(Stored dataset items)
——————————
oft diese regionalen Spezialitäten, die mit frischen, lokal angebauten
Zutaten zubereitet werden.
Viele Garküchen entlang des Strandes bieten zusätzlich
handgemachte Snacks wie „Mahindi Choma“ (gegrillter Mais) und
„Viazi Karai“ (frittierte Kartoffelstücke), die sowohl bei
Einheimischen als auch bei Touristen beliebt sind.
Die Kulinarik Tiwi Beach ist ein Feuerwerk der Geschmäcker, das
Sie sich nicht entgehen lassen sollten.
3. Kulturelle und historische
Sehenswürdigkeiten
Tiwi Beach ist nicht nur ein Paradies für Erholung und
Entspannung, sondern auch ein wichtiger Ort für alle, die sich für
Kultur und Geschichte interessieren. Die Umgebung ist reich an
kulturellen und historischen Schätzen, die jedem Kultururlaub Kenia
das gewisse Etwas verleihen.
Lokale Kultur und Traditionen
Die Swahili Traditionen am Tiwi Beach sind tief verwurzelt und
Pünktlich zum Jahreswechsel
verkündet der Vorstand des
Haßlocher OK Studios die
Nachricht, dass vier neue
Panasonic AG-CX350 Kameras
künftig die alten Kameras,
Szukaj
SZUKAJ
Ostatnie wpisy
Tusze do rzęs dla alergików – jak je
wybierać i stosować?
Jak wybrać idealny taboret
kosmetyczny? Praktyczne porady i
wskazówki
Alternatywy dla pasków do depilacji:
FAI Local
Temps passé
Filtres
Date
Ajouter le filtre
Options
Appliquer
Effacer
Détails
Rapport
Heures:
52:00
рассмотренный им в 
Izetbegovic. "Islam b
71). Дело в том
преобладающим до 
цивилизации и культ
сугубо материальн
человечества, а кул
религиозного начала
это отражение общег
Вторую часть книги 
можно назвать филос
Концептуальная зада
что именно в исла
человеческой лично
——————————
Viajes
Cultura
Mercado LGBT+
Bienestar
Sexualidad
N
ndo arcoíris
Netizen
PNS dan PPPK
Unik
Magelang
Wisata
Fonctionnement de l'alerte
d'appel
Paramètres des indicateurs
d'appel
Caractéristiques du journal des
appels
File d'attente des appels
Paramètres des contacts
——————————
EXERCISE DETAILS: Print the lines of the data above from the line with "oft diese regionalen" up to and including the line with "die sowohl bei", copying each one exactly.

TASK ANSWER:
oft diese regionalen Spezialitäten, die mit frischen, lokal angebauten
Zutaten zubereitet werden.
Viele Garküchen entlang des Strandes bieten zusätzlich
handgemachte Snacks wie „Mahindi Choma“ (gegrillter Mais) und
„Viazi Karai“ (frittierte Kartoffelstücke), die sowohl bei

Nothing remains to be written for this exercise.